Irish Troops On The Border

Leo Varadkar has been attending a gathering of the global elite in Davos and it was there that he revealed his real plans for a no-deal Brexit.

He said there would have to be a hard border with ‘cameras, physical infrastructure, possibly a police presence, or an army presence to back it up’.

What was even more disturbing was that the reference was to the Irish army and to the Gardai.

This followed reports in the Irish Independent that the Garda Commissioner, Drew Harris, will be seeking volunteers among the Gardai who can be re-deployed to border posts.

All of this shows that the Irish government is getting ready to obey EU orders and impose a border between the two parts of Ireland. They will say that they are reluctant and that it was not their fault– but they will do it anyway.
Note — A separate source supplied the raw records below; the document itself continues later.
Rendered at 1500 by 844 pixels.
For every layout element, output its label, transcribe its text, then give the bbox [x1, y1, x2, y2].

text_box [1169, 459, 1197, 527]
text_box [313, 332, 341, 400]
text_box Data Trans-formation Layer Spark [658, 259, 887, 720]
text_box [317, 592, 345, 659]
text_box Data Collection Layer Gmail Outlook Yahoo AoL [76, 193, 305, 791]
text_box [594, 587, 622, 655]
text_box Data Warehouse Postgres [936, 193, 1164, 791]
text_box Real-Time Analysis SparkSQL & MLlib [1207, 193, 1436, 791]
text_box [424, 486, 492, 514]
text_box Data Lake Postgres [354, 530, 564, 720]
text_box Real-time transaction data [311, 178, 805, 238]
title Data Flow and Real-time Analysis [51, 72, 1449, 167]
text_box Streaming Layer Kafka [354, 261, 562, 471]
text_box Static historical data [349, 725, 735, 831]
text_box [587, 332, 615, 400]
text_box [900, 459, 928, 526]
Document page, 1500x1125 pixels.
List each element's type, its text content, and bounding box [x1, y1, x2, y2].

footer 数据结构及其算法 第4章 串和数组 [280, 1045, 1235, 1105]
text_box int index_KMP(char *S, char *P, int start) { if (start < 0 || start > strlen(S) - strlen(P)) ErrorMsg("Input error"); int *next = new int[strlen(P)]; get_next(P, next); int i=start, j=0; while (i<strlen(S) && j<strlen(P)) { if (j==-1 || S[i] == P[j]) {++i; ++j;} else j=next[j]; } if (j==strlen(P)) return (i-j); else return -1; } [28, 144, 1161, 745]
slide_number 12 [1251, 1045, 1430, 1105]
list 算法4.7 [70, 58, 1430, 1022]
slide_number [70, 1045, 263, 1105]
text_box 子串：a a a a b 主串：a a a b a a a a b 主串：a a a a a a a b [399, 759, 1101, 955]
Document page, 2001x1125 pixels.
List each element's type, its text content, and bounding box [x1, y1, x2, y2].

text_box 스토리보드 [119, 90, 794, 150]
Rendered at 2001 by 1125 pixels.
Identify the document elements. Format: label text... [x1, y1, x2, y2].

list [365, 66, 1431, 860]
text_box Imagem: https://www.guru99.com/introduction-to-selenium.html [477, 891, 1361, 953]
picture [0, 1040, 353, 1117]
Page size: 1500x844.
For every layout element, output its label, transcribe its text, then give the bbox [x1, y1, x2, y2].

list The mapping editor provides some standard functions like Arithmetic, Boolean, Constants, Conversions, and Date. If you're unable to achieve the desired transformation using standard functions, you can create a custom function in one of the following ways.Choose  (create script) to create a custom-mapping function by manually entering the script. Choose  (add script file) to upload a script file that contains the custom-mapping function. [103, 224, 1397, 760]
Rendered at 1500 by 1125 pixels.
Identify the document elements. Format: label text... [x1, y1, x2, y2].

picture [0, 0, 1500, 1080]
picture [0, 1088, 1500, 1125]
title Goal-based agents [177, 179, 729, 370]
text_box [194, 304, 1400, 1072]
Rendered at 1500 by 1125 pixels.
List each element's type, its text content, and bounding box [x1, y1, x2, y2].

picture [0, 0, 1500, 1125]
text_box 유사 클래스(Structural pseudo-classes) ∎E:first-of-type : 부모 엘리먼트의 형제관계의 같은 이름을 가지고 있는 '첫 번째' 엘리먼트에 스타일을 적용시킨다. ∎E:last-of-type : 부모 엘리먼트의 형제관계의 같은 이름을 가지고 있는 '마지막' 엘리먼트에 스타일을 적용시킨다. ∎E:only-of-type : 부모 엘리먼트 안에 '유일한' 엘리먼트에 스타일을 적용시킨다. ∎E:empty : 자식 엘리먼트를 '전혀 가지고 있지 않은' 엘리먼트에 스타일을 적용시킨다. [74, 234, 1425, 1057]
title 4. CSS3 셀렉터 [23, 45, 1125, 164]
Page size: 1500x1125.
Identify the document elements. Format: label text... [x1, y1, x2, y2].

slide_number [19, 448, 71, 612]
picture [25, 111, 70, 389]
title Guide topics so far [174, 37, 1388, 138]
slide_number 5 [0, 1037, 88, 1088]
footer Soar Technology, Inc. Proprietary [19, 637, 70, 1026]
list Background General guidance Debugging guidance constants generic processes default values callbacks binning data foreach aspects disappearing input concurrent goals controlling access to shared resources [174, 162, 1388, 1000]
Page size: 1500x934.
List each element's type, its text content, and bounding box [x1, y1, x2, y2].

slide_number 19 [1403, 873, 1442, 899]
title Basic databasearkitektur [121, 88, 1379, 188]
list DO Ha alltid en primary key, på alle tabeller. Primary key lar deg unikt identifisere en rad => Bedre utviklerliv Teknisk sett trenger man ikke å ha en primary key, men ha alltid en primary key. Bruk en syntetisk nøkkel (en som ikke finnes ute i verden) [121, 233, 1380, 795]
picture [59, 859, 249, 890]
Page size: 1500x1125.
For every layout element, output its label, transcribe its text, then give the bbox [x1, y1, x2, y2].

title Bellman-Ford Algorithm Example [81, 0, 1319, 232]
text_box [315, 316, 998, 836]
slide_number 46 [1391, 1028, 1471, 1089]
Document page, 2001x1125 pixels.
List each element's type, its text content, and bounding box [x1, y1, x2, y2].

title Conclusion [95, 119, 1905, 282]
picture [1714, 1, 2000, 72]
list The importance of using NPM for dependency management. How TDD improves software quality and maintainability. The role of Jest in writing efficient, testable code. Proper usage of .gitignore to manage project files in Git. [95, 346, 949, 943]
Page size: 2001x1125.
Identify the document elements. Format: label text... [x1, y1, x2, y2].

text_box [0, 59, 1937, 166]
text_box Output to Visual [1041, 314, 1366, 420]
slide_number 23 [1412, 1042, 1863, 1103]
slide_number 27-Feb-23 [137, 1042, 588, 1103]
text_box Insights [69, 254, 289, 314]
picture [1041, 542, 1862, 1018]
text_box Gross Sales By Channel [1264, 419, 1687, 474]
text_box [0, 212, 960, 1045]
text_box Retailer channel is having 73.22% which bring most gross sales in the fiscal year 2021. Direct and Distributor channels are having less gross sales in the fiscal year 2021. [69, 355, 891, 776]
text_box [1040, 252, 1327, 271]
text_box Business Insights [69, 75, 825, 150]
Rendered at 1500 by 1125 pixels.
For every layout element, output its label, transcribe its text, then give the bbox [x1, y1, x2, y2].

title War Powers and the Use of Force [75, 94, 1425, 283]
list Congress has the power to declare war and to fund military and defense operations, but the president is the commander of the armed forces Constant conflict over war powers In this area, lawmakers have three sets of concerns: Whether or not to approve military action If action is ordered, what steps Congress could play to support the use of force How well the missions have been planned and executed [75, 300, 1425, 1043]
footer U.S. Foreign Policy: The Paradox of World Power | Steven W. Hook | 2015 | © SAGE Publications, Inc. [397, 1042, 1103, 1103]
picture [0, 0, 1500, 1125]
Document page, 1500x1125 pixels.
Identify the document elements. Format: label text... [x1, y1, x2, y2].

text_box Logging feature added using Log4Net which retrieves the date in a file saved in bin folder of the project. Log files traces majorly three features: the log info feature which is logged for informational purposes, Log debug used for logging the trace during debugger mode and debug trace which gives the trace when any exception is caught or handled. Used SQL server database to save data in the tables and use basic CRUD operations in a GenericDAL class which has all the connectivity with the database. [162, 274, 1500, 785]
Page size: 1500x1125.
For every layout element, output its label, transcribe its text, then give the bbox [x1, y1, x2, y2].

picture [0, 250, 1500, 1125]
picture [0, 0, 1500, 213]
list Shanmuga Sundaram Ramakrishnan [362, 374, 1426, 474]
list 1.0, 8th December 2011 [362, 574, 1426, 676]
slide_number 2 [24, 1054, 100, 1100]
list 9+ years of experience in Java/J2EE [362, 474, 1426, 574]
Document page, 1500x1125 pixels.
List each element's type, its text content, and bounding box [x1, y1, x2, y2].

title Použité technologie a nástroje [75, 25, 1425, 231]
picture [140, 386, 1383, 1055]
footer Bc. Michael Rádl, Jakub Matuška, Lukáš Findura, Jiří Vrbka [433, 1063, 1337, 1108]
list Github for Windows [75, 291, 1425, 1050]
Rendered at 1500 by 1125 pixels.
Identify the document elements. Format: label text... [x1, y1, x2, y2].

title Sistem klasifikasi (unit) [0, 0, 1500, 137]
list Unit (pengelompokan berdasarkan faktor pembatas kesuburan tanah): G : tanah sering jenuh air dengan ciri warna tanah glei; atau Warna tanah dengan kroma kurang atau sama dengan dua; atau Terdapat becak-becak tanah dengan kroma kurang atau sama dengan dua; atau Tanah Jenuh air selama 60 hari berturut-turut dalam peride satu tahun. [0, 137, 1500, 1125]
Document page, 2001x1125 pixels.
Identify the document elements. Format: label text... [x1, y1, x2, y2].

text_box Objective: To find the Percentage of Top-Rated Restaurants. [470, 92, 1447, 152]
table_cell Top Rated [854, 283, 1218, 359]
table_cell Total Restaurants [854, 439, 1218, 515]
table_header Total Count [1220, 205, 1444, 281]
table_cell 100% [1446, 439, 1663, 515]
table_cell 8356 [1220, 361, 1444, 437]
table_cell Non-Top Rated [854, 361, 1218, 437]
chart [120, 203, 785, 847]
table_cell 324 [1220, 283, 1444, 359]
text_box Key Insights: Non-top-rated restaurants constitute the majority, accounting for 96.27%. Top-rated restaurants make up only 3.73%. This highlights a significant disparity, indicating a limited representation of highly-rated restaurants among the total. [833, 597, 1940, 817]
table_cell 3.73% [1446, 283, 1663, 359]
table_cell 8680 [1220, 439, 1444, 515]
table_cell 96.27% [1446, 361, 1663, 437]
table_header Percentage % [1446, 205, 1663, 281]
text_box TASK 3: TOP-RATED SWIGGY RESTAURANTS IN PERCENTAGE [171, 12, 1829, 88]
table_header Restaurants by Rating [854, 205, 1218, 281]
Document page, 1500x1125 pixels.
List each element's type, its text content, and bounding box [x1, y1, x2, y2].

An Irish imposed hard border will not just inconvenience people who want to travel back and forth across an artificial border. It will lock in partition for a generation. It will cause grave disquiet among Northern nationalists and give succor to the DUP. It will also endanger the current peace that has followed the cessation of the IRA campaign.

For all those reasons it must be vigorously opposed.

If the EU issues instructions for such a border, then the only answer an Irish government can give is a loud NO.

In such a crisis situation it should mount a campaign to pressurise the British to conduct a border poll.

This is the only long term democratic solution that gives people an option for avoiding a hard border.